PDA

View Full Version : root password prompt for sudoonly once??


bjunix
April 14th, 2005, 11:04 AM
Hello,

i regulary have set a root passwd at expert installation. i altered sudoers the way that i need rootpw to execute sudo commands.
now if sudo has got the root passwd it remembers it and wont ask for any password the next time i execute sudo.

what do i have to do that sudo losses its password memory?

thanks in advance.
greetings
bjunix

edit:

allright i got it by myself:
this is what my /etc/sudoers.conf looks like:

# /etc/sudoers
#
# This file MUST be edited with the 'visudo' command as root.
#
# See the man page for details on how to write a sudoers file.
#

# Host alias specification

# User alias specification
User_Alias ADMIN = bjunix
# Cmnd alias specification

# Defaults

Defaults !lecture,tty_tickets,!fqdn
Defaults:ADMIN timestamp_timeout=0, rootpw, passwd_tries=1

# User privilege specification
root ALL=(ALL) ALL
ADMIN ALL=(ALL) ALL

accuser
April 15th, 2005, 10:53 AM
You can also do:

$ sudo su

which will start a new shell as root.

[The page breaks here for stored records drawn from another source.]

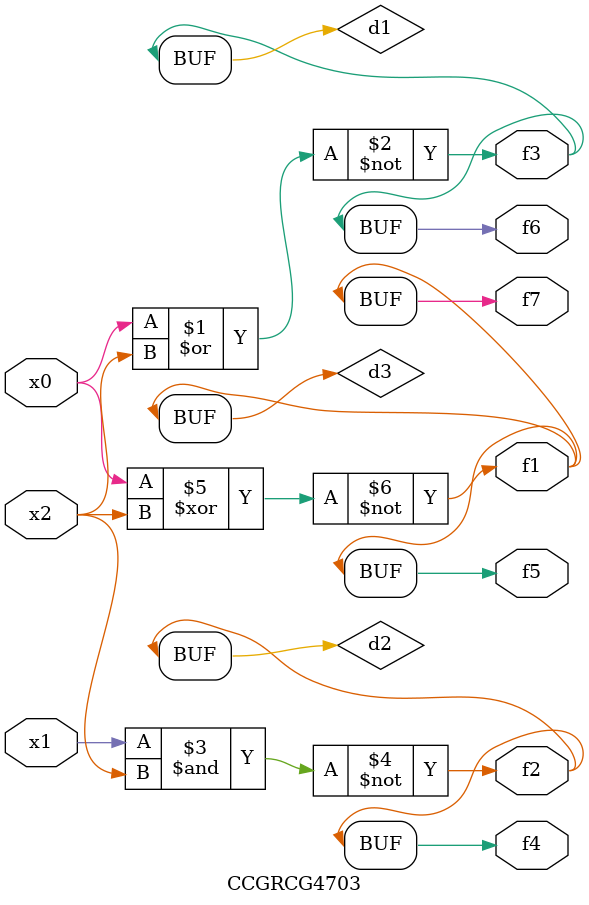
<source format=v>
module CCGRCG4703(
	input x0, x1, x2,
	output f1, f2, f3, f4, f5, f6, f7
);

	wire d1, d2, d3;

	nor (d1, x0, x2);
	nand (d2, x1, x2);
	xnor (d3, x0, x2);
	assign f1 = d3;
	assign f2 = d2;
	assign f3 = d1;
	assign f4 = d2;
	assign f5 = d3;
	assign f6 = d1;
	assign f7 = d3;
endmodule

</source>
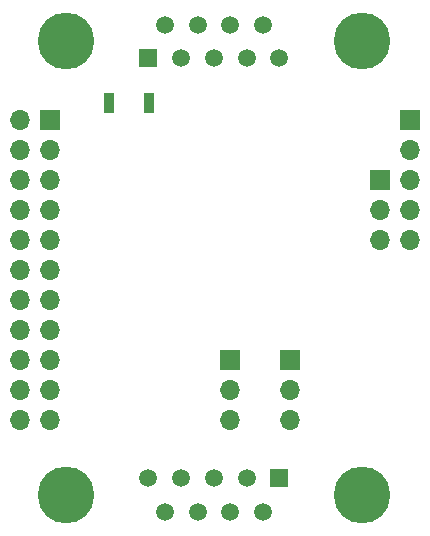
<source format=gbs>
G04 #@! TF.GenerationSoftware,KiCad,Pcbnew,7.0.10-7.0.10~ubuntu23.10.1*
G04 #@! TF.CreationDate,2024-03-11T19:26:56+01:00*
G04 #@! TF.ProjectId,peripherialModule,70657269-7068-4657-9269-616c4d6f6475,rev?*
G04 #@! TF.SameCoordinates,Original*
G04 #@! TF.FileFunction,Soldermask,Bot*
G04 #@! TF.FilePolarity,Negative*
%FSLAX46Y46*%
G04 Gerber Fmt 4.6, Leading zero omitted, Abs format (unit mm)*
G04 Created by KiCad (PCBNEW 7.0.10-7.0.10~ubuntu23.10.1) date 2024-03-11 19:26:56*
%MOMM*%
%LPD*%
G01*
G04 APERTURE LIST*
%ADD10R,1.700000X1.700000*%
%ADD11O,1.700000X1.700000*%
%ADD12R,1.500000X1.500000*%
%ADD13C,1.500000*%
%ADD14C,4.800000*%
%ADD15R,0.900000X1.700000*%
G04 APERTURE END LIST*
D10*
X203200000Y-70000000D03*
D11*
X200660000Y-70000000D03*
X203200000Y-72540000D03*
X200660000Y-72540000D03*
X203200000Y-75080000D03*
X200660000Y-75080000D03*
X203200000Y-77620000D03*
X200660000Y-77620000D03*
X203200000Y-80160000D03*
X200660000Y-80160000D03*
X203200000Y-82700000D03*
X200660000Y-82700000D03*
X203200000Y-85240000D03*
X200660000Y-85240000D03*
X203200000Y-87780000D03*
X200660000Y-87780000D03*
X203200000Y-90320000D03*
X200660000Y-90320000D03*
X203200000Y-92860000D03*
X200660000Y-92860000D03*
X203200000Y-95400000D03*
X200660000Y-95400000D03*
D12*
X211509000Y-64770000D03*
D13*
X214281000Y-64770000D03*
X217054000Y-64770000D03*
X219826000Y-64770000D03*
X222599000Y-64770000D03*
X212895000Y-61930000D03*
X215668000Y-61930000D03*
X218440000Y-61930000D03*
X221213000Y-61930000D03*
D14*
X204559000Y-63350000D03*
X229549000Y-63350000D03*
D12*
X222599000Y-100330000D03*
D13*
X219827000Y-100330000D03*
X217054000Y-100330000D03*
X214282000Y-100330000D03*
X211509000Y-100330000D03*
X221213000Y-103170000D03*
X218440000Y-103170000D03*
X215668000Y-103170000D03*
X212895000Y-103170000D03*
D14*
X229549000Y-101750000D03*
X204559000Y-101750000D03*
D10*
X233680000Y-70000000D03*
D11*
X233680000Y-72540000D03*
X233680000Y-75080000D03*
X233680000Y-77620000D03*
X233680000Y-80160000D03*
D10*
X218440000Y-90297000D03*
D11*
X218440000Y-92837000D03*
X218440000Y-95377000D03*
D10*
X223520000Y-90297000D03*
D11*
X223520000Y-92837000D03*
X223520000Y-95377000D03*
D10*
X231140000Y-75080000D03*
D11*
X231140000Y-77620000D03*
X231140000Y-80160000D03*
D15*
X211554800Y-68529200D03*
X208154800Y-68529200D03*
M02*

</source>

The benefit of this over other methods is that the shell prompt changes, giving some indication of the nature of the newly acquired power... :-)

packet
April 15th, 2005, 03:35 PM
Personally I always do:

sudo bash

to make a root shell, don't know if sudo su is any better or not. But this way it does read in the .bash_rc and everything.

--P>G>>

moky
April 20th, 2005, 06:34 AM
I had the same problem : when I type
$ sudo su,
the console take the root privileges without asking password. (He just ask the first time)

I realy think that this "no root" system of Ubuntu is mostly "Windows like" as far as security is concerned : how should do someone which is too bad to search on a forum and hack /etc/sudoers.conf ?

Laurent

moky
April 20th, 2005, 08:04 AM
I made the same change than bjunix (but typing my username instead of bjunix of course).

Now I have this discution with my terminal :


moky@ubuntu:~$ sudo su
Password:
Sorry, try again.
sudo: 1 incorrect password attempt
moky@ubuntu:~$ sudo su
Password:
Sorry, try again.
sudo: 1 incorrect password attempt
moky@ubuntu:~$ sudo bash
Password:
Sorry, try again.
sudo: 1 incorrect password attempt
moky@ubuntu:~$


any comment ? It is possible I made mistake in /etc/sudoers but I can not check : I am no more root ! :sad:

Thanks for help
Laurent

matid
April 20th, 2005, 10:21 AM
Personally I always do:

sudo bash

to make a root shell, don't know if sudo su is any better or not. But this way it does read in the .bash_rc and everything.